Following up on that, how did you create the book? Your afterword acknowledgments mentions not only Kevin Czap, but also iPad and iPad Pencil. Were you sketching things out digitally and passing them along to Kevin to color…? Was there a finished script before you started drawing …? This is my inner-process junkie leaking out, I confess.
I’d never created a graphic novel before, so it took a while before the process became streamlined. Basically, I sketched the whole book out first using one of those little red-paneled “comic book” books. Most were thumbnail sketches, though at pivotal scenes, I’d make tighter sketches. Then I exported those sketches into my iPad, which I was only learning to use, and started tightening the sketches. Changing panel sequences. Working on the pacing. I got some invaluable tips at this point from my friend Mark Siegel, who, as publisher of First Second Books, knows everything there is to know about this format.
Then, once I had my “tight” sketched draft, we handed the sketches off to Kevin Czap to ink. Kevin’s job was to give the art a consistent, strong line so that any sketchy backgrounds, any lazy drawing, would be addressed and corrected. Then Kevin would give me the final line art, which I sometimes changed a bit, such as adding to, and converted into a sepia line. That’s when I began coloring the panels in layers. And that became, really, the most time-consuming part of the project. I probably spent a year just coloring the panels every day, all day long.
I worked in layers in Procreate. I had my palette set up. I wanted the backgrounds to have a watercolor wash feel to them, with faded lines, to evoke a depth of field distance. Then I exported my layered files into Photoshop and worked on my big Mac to clean up the art — apply textures, lighting effects, etc. It helped that I know Photoshop very well, since that was what I worked in for years before writing Wonder.
The obvious final question: White Bird feels like quite a departure from what came before, both in terms of medium and subject matter. What does this mean for you as a writer and a creator? Has it stoked a desire to do more comics work? To move in a different direction in terms of what you’re writing, and drawing, perhaps, about? What’s next, and how has working on White Bird shaped that next move?
White Bird really was a departure in so many ways, and I like doing that. I like having had different careers in my life. I was an art director, an editor. I’ve illustrated children’s books. I became a writer at 45. We’re living in an age where we don’t have to just be one thing. But, ultimately, all the different things I’ve approached have always been in the service of one thing, which is to tell a story.
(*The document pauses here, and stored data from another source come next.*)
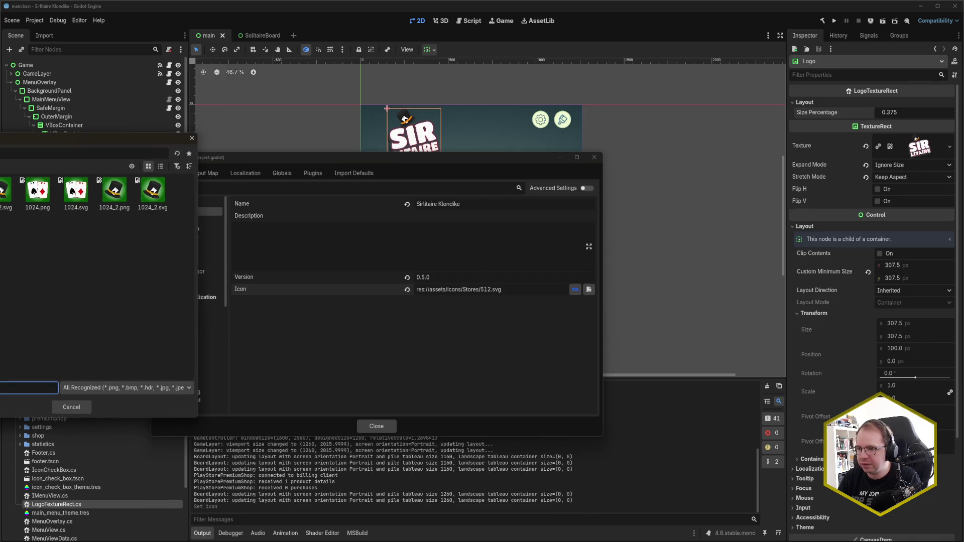
pyautogui.doubleClick(7, 193)
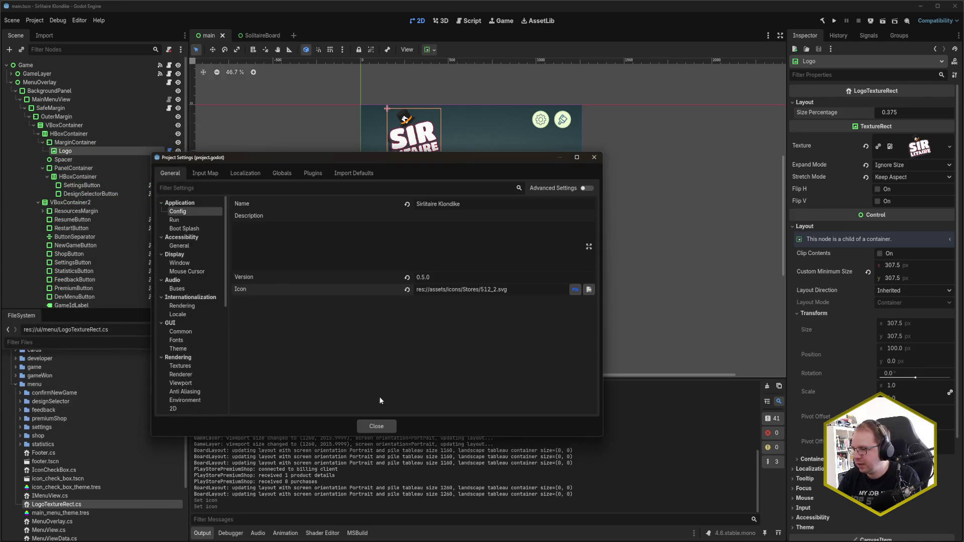
pyautogui.click(377, 426)
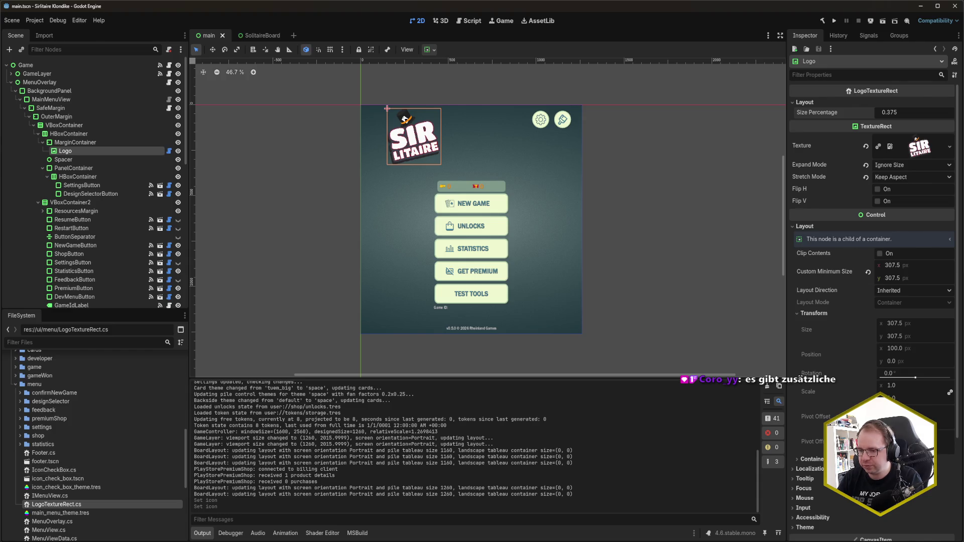
pyautogui.moveTo(22, 541)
I suspect I’ll always be drawn to telling stories, in one form or another. As for what comes next, I’m going on a book tour next month that should last until right before Thanksgiving. Then I’ll go on a little winter vacation with my family. And come January, I’ll get to work on my next project — whatever that may be.
White Bird: A Wonder Story is released Oct. 1, published by Knopf Books for Young Readers. As Palacio said above, she will be touring to support the book; the graphic below contains information about her appearances. Palacio will also be appearing on the “Sharing One’s Truths: Non-fiction, Memoir, Historical Fiction and More” panel at New York Comic Con on Oct. 3 (4 pm, Room 1A18 at the Javits Center) alongside J. Michael Straczynski, Liana Finck, Erin Williams and Lauren Tarshis.